Da sich --wie ausgeführt-- die Zubehöreigenschaft der betreffenden Ware aus ihren objektiven Beschaffenheitsmerkmalen erkennbar ergeben muss, kann es --wie das FG zutreffend entschieden hat-- auch nicht darauf ankommen, ob sich aus der Verpackung der Schläuche sowie den beiliegenden Gebrauchsanweisungen Hinweise auf ihre Verwendung als Zubehör für Beatmungsgeräte ergeben. Die Entscheidungen des Gerichtshofs der Europäischen Gemeinschaften (EuGH), auf die sich die Beschwerde insoweit beruft, sind im Streitfall nicht einschlägig. Sie beziehen sich auf Tarifpositionen, die eine Aufmachung der betreffenden Ware für den Einzelverkauf verlangen, bzw. auf solche, welche gerade die bestimmte Verwendung einer Ware voraussetzen. Darum geht es im Streitfall jedoch nicht. Im Übrigen hat der EuGH in dem angeführten Urteil vom 19. April 2007 C-229/06, (EuGHE 2007, I-3251) ausgeführt, dass der Verwendungszweck einer Ware, soweit er im Einzelfall ein Tarifierungskriterium ist, der betreffenden Ware innewohnen muss, was anhand der objektiven Merkmale und Eigenschaften der Ware zu beurteilen ist. Die Frage, ob sich anhand der objektiven Merkmale und Eigenschaften der im Streitfall zu tarifierenden Schläuche ein diesen innewohnender bestimmter Verwendungszweck feststellen lässt, hat das FG aber verneint. Darüber hinaus bestätigt das weitere von der Beschwerde angeführte EuGH-Urteil vom 9. August 1994 C-395/93 (EuGHE 1994, I-4027), dass der sich aus den objektiven Beschaffenheitsmerkmalen ergebende Verwendungszweck einer Ware, soweit er für ihre Tarifierung überhaupt maßgeblich ist, im Zeitpunkt der Zollabfertigung feststellbar sein muss, wie der beschließende Senat mit Urteil in BFH/NV 2007, 289 entschieden hat.
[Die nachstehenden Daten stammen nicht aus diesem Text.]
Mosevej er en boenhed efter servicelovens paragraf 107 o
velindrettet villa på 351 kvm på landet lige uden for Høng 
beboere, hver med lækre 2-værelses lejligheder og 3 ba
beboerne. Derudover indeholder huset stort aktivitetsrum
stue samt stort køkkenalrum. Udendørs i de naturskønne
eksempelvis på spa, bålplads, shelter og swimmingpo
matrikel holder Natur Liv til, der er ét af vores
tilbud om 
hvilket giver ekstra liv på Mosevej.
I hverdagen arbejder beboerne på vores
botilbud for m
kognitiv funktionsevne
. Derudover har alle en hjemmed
Die Behauptung der Beschwerde, dass es für Waren des Streitfalls gleichwertige Waren divergierende vZTA in den Mitgliedstaaten der Gemeinschaft gebe, ist unsubstantiiert geblieben und ist daher nicht geeignet, Zweifel an der vom FG gefundenen Tarifauffassung zu wecken.

2. Der geltend gemachte Verfahrensmangel der Verletzung der dem FG obliegenden Sachaufklärungspflicht (§ 76 Abs. 1 Satz 1 FGO) liegt nicht vor. Nach dem --insoweit maßgeblichen-- Rechtsstandpunkt des FG kam es für die Tarifierung der Kunststoffschläuche auf ihren Verwendungszweck nicht an, sondern allein auf die Frage, ob ihre angebliche Zweckbestimmung als Zubehör für Beatmungsgeräte anhand ihrer objektiven Beschaffenheitsmerkmale im Augenblick der Zollabfertigung auf der Grundlage durchschnittlicher Sachkunde erkennbar ist. Das FG musste somit nicht den unter Beweis gestellten Behauptungen der Klägerin nachgehen, wonach die Schläuche in der europäischen Gemeinschaft als Medizinprodukte verwendet werden, sie hinsichtlich ihrer Qualität strengen technischen und gesetzlichen Anforderungen unterliegen und passgenau auf Beatmungsgeräte zugeschnitten sind.